Perciò lei fa benissimo, senatrice Binetti, a pregare affinché la grazia
discenda su Giuliano Ferrara (nella sua lettera al "Foglio" c'è
scritto anche questo) volendo, potrebbe anche cimentarsi a chiedere che la
grazia divina scenda su di me. Non me ne offenderei affatto e sarebbe carino da
parte sua.
Ma coinvolgere Dio nella discussione parlamentare, questo, gentile senatrice, è
una bestemmia di cui forse lei dovrebbe confessarsi. Però da un sacerdote
scelto a caso.
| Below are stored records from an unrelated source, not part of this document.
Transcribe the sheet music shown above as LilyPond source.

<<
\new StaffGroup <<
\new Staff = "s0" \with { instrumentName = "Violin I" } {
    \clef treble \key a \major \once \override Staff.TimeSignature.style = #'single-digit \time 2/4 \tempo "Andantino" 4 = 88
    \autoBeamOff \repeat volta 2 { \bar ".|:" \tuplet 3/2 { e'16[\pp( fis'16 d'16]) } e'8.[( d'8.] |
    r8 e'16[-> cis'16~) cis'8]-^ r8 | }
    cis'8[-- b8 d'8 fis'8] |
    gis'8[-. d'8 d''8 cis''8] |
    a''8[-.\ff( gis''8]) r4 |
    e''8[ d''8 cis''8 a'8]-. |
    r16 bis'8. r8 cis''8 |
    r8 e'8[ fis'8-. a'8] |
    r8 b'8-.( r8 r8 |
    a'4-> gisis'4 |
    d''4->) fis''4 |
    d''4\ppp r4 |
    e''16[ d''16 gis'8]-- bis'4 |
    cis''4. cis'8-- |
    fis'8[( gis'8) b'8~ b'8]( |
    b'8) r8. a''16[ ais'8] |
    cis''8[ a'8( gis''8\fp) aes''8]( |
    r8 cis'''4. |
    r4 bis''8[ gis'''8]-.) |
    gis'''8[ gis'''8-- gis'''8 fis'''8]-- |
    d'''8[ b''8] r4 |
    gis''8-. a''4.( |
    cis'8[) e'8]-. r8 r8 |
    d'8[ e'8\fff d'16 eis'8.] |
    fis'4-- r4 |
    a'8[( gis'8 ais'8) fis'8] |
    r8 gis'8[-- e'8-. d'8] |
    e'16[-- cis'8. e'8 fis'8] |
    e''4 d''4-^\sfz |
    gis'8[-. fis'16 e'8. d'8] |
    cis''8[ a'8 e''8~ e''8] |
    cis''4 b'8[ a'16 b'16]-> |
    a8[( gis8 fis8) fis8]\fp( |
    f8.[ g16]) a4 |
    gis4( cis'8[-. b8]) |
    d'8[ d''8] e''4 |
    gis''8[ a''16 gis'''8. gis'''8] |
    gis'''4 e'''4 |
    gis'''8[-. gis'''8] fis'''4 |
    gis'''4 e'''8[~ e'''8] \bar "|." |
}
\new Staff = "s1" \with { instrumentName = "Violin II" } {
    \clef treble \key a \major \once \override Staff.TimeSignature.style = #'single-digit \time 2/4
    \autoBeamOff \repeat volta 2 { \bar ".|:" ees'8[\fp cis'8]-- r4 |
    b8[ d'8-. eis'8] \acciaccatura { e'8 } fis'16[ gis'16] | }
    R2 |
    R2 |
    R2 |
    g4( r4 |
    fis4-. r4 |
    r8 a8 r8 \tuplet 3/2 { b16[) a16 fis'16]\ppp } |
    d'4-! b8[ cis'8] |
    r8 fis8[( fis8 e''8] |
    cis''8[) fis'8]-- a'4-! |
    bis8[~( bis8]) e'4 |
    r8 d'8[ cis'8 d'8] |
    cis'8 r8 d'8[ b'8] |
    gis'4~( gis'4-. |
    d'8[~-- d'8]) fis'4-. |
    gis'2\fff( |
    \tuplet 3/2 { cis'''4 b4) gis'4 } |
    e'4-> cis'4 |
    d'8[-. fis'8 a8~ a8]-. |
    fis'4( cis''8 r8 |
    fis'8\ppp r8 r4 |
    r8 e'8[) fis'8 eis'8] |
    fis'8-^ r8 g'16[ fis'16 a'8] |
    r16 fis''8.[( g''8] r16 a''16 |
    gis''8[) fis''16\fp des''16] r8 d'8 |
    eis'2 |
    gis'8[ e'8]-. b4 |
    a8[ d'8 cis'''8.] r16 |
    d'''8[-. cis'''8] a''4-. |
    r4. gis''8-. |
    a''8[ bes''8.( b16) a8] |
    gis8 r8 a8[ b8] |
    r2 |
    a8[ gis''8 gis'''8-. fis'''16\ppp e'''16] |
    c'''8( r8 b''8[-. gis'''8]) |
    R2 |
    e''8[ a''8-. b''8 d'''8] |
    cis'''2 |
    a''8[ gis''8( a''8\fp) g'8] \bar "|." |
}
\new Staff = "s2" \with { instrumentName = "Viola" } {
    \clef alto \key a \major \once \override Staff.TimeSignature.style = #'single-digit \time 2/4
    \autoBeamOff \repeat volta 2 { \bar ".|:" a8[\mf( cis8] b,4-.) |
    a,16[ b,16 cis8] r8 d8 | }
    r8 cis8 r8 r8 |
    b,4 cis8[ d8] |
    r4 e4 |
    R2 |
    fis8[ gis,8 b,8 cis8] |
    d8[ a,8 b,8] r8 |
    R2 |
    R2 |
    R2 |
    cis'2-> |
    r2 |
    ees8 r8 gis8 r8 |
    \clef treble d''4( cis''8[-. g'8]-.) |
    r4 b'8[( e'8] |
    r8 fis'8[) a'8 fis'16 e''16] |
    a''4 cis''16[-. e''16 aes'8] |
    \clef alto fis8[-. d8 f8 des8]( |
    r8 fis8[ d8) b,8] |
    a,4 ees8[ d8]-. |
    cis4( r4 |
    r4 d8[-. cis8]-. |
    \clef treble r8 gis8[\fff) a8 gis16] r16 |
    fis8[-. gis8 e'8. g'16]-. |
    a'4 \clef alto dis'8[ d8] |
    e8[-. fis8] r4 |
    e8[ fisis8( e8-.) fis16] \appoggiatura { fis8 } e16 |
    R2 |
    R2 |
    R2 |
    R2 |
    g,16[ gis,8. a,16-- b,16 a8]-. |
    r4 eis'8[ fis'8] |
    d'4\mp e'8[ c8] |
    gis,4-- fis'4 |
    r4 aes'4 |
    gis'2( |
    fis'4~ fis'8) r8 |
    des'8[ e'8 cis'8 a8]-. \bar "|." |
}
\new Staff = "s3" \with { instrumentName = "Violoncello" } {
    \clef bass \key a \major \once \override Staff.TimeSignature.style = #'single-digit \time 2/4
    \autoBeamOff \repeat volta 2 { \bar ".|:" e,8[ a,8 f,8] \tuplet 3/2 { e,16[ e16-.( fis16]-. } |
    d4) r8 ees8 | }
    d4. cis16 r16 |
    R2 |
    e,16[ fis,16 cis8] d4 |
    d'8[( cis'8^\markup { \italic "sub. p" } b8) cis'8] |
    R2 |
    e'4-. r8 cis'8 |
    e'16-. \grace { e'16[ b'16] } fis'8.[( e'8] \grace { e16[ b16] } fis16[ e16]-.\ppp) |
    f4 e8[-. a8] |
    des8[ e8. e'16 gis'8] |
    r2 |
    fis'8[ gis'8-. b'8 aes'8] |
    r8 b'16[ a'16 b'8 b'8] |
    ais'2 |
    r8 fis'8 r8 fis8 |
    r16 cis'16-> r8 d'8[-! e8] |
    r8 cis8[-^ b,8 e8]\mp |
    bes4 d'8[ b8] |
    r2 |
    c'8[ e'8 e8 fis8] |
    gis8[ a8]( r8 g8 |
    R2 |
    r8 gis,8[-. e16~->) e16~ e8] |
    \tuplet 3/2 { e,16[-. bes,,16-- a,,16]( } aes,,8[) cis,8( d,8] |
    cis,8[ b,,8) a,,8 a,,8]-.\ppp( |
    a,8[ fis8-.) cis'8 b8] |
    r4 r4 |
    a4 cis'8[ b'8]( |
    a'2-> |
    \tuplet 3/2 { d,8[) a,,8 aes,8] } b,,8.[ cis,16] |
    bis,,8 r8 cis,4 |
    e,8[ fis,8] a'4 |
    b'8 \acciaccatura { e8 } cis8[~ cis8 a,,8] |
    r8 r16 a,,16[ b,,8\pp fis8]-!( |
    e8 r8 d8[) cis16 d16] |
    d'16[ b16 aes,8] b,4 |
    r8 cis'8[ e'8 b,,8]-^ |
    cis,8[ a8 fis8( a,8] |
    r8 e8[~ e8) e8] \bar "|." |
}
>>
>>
Se va da sua eminenza Ruini sarebbe sicuramente assolta in terra.
In cielo non so.
Post scriptum. "Il giusto modo di pregare è un processo di purificazione
interiore. Nella preghiera l'uomo deve imparare che cosa egli possa veramente
chiedere a Dio, che cosa sia degno di Dio. Deve imparare che non può pregare
contro l'altro. Deve imparare che non può chiedere le cose superficiali e
comode che desidera al momento, la piccola speranza sbagliata che lo conduce
lontano da Dio. Deve purificare i suoi desideri e le sue speranze".
Queste parole si leggono nell'enciclica "Spe Salvi" di Benedetto XVI,
a pagina 64 nell'edizione dell'"Osservatore Romano". Le rilegga,
senatrice, e cerchi di capirne bene il senso. Soprattutto non si autogiustifichi:
il Papa, nella pagina seguente, ne fa espresso divieto.